Clinical trials for substance abuse interventions that employ wearable biosensors require that this equipment be distributed to drug users who may lose these expensive devices or may have an incentive to sell them. The distribution, use, and recovery of a wearable biosensor from an active drug user in this study is consistent with the findings of previous research using cellphones and personal data assistants as successful data collection devices for opioid and cocaine abusers [1417]. In contrast to smartphones, personal data assistants, and beepers, wearable biosensors are potentially stigmatizing mobile electronic devices. Although the avidity with which active drug users accept wearable biosensors cannot be ascertained from this study, these data suggest the feasibility of recovering an expensive ubiquitous computing device such as the biosensor.

Limitations

The main limitation of this study is the inability to generalize these findings due to small sample size in this pilot and the fact that only a single subject was recorded in a natural setting outside of a healthcare facility. Also, the dosing of opioid analgesic based on providers’ discretion likely differs from subject initiated recreational use. Unilateral data was obtained on four of the five patients and may have missed a more brisk response on the contralateral side.
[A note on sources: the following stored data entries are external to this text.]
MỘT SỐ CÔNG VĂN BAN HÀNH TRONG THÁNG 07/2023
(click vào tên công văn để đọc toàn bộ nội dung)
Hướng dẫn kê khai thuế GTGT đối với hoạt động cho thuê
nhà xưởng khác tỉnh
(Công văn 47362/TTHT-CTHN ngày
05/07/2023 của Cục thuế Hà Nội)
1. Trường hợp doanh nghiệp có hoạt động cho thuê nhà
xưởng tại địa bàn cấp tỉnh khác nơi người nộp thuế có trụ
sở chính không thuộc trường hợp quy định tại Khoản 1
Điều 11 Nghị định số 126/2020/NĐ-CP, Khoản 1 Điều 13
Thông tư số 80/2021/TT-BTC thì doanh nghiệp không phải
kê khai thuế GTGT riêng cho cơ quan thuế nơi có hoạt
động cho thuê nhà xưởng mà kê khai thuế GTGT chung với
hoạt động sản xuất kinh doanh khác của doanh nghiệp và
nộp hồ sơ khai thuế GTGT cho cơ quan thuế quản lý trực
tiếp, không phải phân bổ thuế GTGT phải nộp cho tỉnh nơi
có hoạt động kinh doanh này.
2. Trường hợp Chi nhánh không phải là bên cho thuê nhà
Lack of prolonged data recording on individuals prior to drug administration makes it difficult to interpret how much these changes would differ from baseline variability in EDA.

Conclusion

In this small pilot study, wearable biosensors were able to detect the administration of opioids as well as cocaine, were acceptable to our subjects and were feasible to use in this capacity. The nature and intensity of patients’ biometric response to drug administration, in a small sample of patients, suggests that the physiologic response to opioids may vary inversely with opioid tolerance. Wearable biosensors show promise as adjuncts to drug abuse treatment research to help determine the efficacy of relapse prevention interventions. Follow-up studies are underway to explore both the feasibility and accuracy of this approach using larger sets of data, natural use settings, and various levels of drug exposure history.